Stored data entries:
- Opening Delimiter -

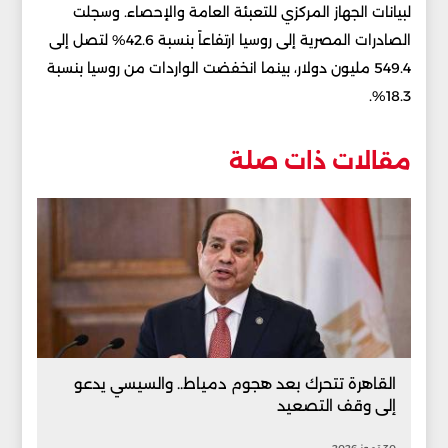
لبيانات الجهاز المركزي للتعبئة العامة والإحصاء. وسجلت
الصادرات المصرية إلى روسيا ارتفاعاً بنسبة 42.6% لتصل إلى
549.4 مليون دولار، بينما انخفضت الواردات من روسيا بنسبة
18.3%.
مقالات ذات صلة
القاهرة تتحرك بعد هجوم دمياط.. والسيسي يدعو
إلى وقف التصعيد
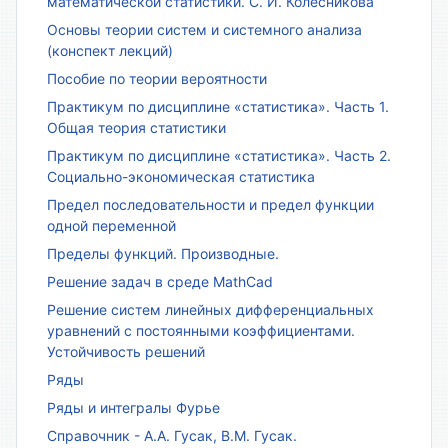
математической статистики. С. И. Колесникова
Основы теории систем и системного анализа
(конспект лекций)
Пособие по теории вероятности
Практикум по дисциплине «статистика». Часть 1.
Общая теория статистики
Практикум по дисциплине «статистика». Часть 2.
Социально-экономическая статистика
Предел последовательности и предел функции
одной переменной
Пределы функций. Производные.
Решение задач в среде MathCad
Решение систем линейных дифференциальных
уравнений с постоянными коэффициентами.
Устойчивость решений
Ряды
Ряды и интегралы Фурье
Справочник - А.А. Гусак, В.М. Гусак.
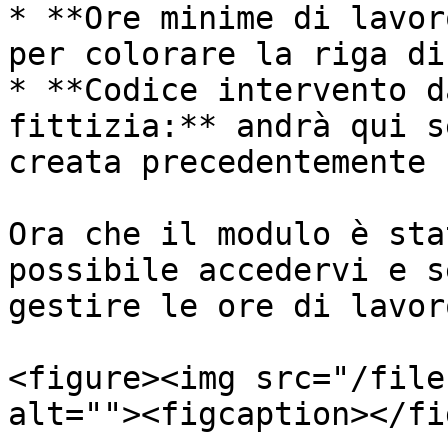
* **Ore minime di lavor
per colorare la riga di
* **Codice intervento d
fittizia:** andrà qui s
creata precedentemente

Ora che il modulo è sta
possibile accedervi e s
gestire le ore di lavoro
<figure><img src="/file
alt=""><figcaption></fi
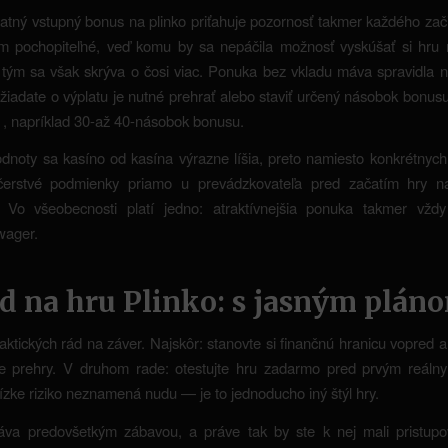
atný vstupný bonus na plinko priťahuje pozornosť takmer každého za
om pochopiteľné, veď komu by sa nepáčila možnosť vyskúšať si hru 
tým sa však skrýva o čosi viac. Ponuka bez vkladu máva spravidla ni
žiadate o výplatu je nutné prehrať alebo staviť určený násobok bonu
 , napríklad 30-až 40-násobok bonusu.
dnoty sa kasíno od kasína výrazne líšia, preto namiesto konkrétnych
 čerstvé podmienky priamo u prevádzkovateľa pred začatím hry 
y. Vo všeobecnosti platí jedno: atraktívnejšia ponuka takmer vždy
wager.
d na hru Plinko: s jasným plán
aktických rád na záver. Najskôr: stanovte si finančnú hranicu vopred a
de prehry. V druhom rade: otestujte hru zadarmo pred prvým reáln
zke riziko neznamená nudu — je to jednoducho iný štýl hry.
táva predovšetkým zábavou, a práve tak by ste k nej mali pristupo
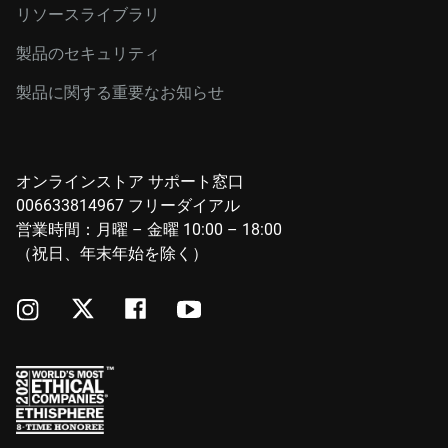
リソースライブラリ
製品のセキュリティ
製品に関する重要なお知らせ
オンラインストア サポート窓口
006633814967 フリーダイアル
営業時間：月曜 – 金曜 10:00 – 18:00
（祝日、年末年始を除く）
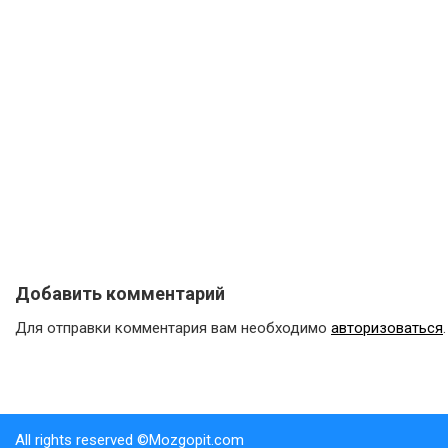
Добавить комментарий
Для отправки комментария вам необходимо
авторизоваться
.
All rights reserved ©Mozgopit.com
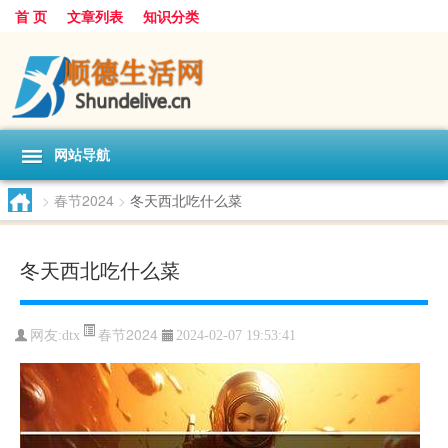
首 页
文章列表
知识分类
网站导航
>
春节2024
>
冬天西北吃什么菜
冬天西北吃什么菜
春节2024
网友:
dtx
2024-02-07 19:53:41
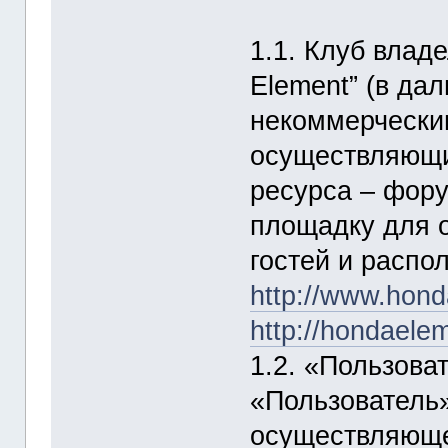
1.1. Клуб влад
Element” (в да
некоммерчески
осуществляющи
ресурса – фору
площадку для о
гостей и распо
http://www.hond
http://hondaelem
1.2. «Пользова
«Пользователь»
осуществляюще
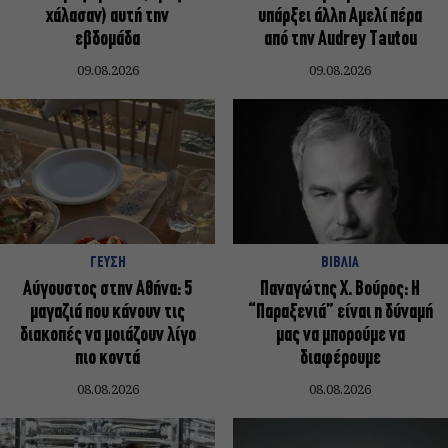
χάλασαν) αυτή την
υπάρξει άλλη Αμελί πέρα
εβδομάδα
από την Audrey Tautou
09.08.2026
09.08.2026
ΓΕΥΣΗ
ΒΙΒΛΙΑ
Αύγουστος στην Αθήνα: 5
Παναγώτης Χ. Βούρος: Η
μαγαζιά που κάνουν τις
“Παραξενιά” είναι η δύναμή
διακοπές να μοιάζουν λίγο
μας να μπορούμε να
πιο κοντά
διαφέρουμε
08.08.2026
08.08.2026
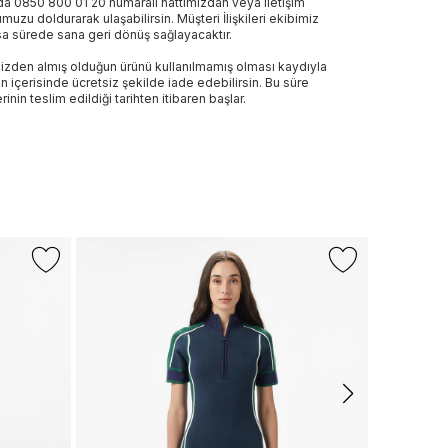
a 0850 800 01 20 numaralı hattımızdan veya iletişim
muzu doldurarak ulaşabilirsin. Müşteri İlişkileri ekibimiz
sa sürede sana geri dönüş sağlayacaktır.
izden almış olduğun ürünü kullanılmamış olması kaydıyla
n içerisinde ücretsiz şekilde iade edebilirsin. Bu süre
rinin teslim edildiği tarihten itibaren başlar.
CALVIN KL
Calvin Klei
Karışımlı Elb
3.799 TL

- Closing Delimiter -

WHAT TO DO: Pick out the lines above that hold the string "Решение" and show them.

TASK OUTPUT:
Решение задач в среде MathCad
Решение систем линейных дифференциальных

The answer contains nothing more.